270
Item nr.
| Production | France, 1962.
Price was FF159. |
|---|---|
| Bands | LW, MW. |
| Cabinet | Plastic. Size 22x14x5.5 cm. Weight 900 gr. |
| Power | Batt 2x4.5V (or 9V), 10-15mA. |
| Documents | Schema (from inside sticker), DocTSF, Rmorg, Ad, Slide deck. |
RadioMuseum mentions Clarville as an export brand for Arel. The radios were actually produced by Sonolor.
The French design is clearly recognizable, for example from the antenna plug and the use of flat 4.5V batteries. Those batteries were very popular in France; there was a special term Lampe de poche for flash lights with this type, while une torche meant a cylindrical lamp with C or D batteries. This radio also uses the center voltage of the two batteries, as you can see from the schema, which makes it a challenge to supply the radio from a 9V battery or adapter. While the use of wavelength-linear tuning capacitors was common, this tuning cap looks rather circular so it is closer to capacity-linear. Perhaps this was to save space. I computed the dial layout for capacity linear and wavelength linear tuning, and found that the capacity linear model is closest to the actual tuning.

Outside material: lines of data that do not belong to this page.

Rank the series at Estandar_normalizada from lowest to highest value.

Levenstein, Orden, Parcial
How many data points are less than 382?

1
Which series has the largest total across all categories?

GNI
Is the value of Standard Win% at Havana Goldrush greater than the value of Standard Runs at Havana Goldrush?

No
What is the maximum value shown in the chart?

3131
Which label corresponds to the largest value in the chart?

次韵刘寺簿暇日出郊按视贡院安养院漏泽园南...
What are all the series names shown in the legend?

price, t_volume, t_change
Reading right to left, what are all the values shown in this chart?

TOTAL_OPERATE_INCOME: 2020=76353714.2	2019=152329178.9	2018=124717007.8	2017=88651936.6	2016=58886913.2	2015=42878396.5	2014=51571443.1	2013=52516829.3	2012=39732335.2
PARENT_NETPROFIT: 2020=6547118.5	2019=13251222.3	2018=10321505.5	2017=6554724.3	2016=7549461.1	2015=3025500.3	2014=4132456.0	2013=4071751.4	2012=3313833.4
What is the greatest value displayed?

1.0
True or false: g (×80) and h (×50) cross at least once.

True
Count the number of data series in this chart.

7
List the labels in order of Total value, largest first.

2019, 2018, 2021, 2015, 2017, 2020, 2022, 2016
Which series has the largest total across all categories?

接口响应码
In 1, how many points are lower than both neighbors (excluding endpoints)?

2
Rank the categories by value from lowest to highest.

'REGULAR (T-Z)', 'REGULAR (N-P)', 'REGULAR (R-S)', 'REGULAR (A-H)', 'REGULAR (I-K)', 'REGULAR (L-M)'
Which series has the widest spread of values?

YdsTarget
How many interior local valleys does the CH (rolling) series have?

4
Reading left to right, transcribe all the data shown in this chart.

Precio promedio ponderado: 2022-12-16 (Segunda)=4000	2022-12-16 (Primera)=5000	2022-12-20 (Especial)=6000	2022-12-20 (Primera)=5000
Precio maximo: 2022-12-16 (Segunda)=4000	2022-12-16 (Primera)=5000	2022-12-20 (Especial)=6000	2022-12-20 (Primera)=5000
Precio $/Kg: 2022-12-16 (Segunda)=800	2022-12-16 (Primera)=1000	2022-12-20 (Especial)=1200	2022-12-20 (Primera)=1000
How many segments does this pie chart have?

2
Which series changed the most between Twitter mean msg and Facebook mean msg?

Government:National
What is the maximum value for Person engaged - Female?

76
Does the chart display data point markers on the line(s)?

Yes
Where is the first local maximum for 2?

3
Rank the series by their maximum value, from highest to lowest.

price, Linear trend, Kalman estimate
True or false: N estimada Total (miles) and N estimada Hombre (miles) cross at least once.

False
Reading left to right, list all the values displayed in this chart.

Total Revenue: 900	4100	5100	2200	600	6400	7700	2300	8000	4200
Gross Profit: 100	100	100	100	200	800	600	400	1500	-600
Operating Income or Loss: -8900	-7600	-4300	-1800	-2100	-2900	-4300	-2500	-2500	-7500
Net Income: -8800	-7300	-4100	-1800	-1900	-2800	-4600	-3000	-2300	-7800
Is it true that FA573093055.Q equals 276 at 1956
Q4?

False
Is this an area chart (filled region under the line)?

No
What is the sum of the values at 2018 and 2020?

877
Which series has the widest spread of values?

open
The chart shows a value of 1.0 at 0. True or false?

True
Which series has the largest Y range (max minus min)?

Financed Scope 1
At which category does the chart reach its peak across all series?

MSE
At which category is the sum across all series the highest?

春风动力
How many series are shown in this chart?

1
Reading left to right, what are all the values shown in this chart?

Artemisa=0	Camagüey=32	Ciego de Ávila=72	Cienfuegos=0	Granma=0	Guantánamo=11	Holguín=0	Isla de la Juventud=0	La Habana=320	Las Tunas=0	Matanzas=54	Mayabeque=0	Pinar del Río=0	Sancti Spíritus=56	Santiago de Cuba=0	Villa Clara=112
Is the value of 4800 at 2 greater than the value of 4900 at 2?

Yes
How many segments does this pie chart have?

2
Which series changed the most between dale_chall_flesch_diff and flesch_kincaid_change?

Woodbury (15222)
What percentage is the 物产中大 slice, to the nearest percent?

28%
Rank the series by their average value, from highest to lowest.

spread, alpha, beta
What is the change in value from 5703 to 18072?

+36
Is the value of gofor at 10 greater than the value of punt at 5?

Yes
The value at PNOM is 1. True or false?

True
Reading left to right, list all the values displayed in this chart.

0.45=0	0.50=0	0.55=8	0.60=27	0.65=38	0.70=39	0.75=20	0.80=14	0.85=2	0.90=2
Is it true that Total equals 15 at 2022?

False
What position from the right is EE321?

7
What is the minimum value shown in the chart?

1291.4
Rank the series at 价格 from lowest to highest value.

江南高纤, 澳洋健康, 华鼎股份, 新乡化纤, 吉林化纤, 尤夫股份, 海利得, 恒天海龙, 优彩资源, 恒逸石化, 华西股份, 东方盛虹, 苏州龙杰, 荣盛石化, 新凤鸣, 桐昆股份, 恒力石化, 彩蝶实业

The dial markings for MW (PO in French) are just numerals, to be read as x100kHz, while the Long Wave (GO) has no numbers but just four station names. Of the four stations listed on the LW dial, three were still operational in 2020: France1 on 162kHz carries no sound but still transmits time signals, BBC still works but now on 198kHz, and RTL Luxemburg on 234kHz was still crystal clear all over Western Europe. In 2025, RTL was also gone.
| Obtained | 2/2006 from Karin Lampen; sn=0656751. |
|---|---|
| Condition | 8; crack in dial, otherwise neat and complete. Modified for 9V battery. |
| Value (est.) | 10€. |
| Sound sample | PLAY SOUND French song: in your nose there is a little hole. |
Inside picture, showing the (empty) Philips batteries that were inside when I got the radio. The battery compartment has only three contacts. The long stripe of one battery must be folded over to share the contact with the short strip of the other one.
The use of flat 4.5V batteries (type 3R12) is a bit problematic because the get harder to obtain, and are quite expensive. The PP8 connects the speaker to the center of the power supply, but appearently, this connection is not supposed to carry DC. So I connected a capacitor (of 470uF) between the center and plus connector, and now the radio plays fine on a 9V block battery.